Sometimes I thought I could feel evil coming off of him, invisible and subtle but potent all the same, like the scent of something rotting in the garbage, underneath all the pleasant kitchen smells. He slept when he was told to sleep, ate food when he was given it, seemed nothing but a biddable shadow.
And yet . . . I was worried. I was.
Pine was often at Brodie’s side, when she wasn’t in school or with Jack. Walking around Citizen Kane meant finding Pine and Brodie in corners, white-blond and red, tall and tiny, neither talking.
Sometimes I thought about leading Brodie outside, across the road, to the cliffs, gentle, gentle, shove, shove, over he goes . . .
But then, in the right light, Brodie would . . . shimmer. Shimmer in a Finch way.

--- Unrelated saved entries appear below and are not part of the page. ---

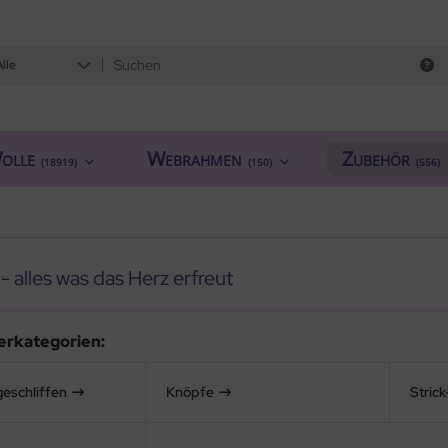
Alle
olle
Webrahmen
Zubehör
(18919)
(150)
(556)
- alles was das Herz erfreut
erkategorien:
geschliffen
Knöpfe
Stric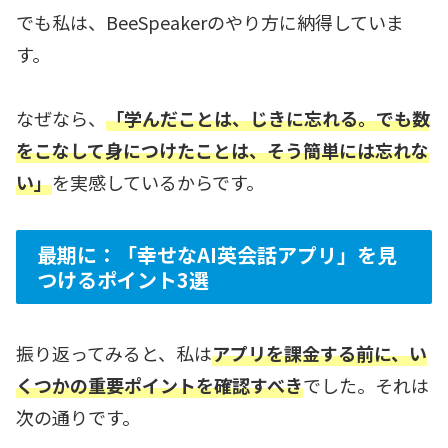
でも私は、BeeSpeakerのやり方に納得していま
す。
なぜなら、
「学んだことは、じきに忘れる。でも数
をこなして身につけたことは、そう簡単には忘れな
い」
を実感しているからです。
最期に：「幸せなAI英会話アプリ」を見
つけるポイント3選
振り返ってみると、私は
アプリを課金する前に、い
くつか
の
重要ポイントを確認すべき
でした。それは
次の通りです。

One day he was standing by the front door with Pine, limp and still as she dressed him for his daily walk outside. That’s when I saw it. Brodie had a dimple. A dimple in his left cheek, a little dip that hadn’t been there before.
I felt a little better. Maybe I shouldn’t have, but I did.
Canto left.
“I’m going to find Finch,” she said. “The real Finch. If he lives. If he isn’t a vegetable, like Brodie. I’m going to find him.”
I tried to warn her. Tried to get her to change her mind. Even Pine pulled her aside and told her that the last time she’d seen Finch he was in a sleep so deep no one could wake him. But Canto would do what Canto wanted to do. I packed her a picnic basket full of food and gave her maps and a pair of warm mittens and a bear hug.
“Neely can drive you,” I said.
“No, I’d rather walk. Really. I’ll take the train to that university town in Virginia and hitch from there.” Canto stood in the doorway with her curly black hair blowing in the winter wind and the ocean behind her like she was posing for a Leonardo.